- _Short task_:
Select each line of the data below that contains the string "collection". Uppercase and lowercase letters must match.

- _Data lines_:
##############################
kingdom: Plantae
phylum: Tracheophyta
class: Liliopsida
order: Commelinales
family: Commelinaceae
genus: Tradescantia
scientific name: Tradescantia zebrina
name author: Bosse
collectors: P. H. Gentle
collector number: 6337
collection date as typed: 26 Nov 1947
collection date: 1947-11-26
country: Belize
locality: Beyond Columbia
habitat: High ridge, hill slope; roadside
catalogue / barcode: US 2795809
##############################
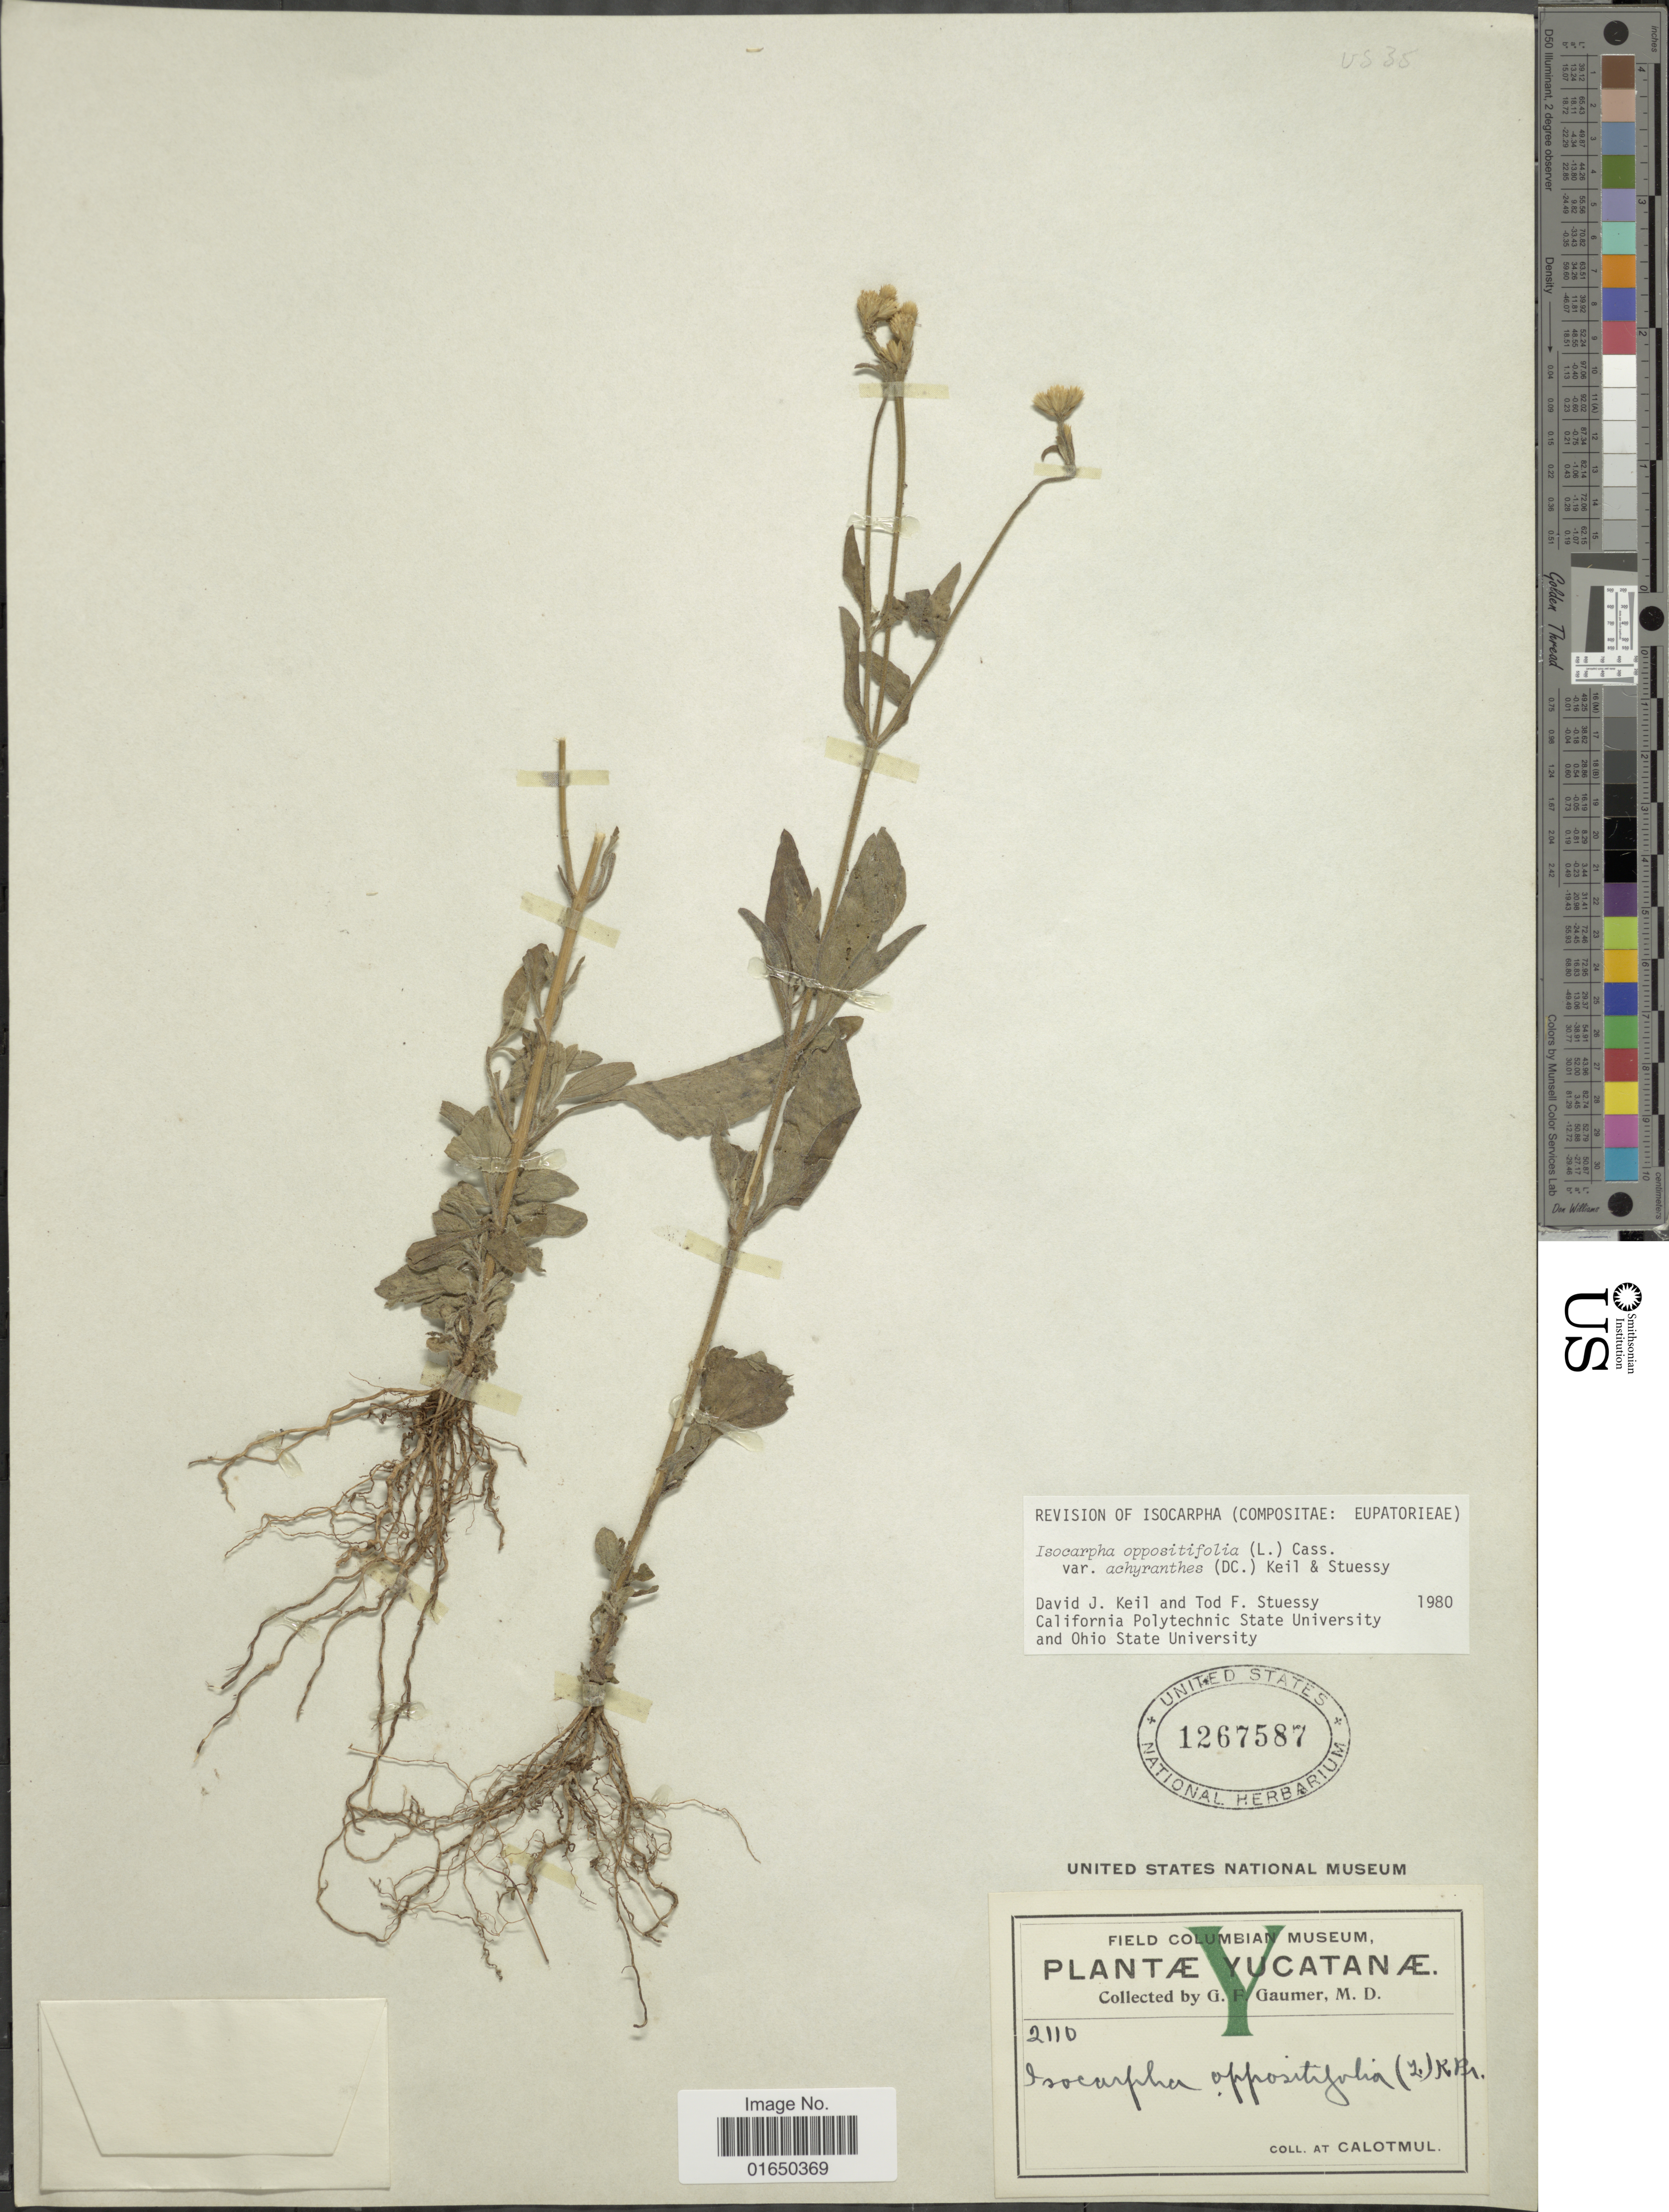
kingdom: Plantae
##############################
- _Reply to the task_:
collection date as typed: 26 Nov 1947
collection date: 1947-11-26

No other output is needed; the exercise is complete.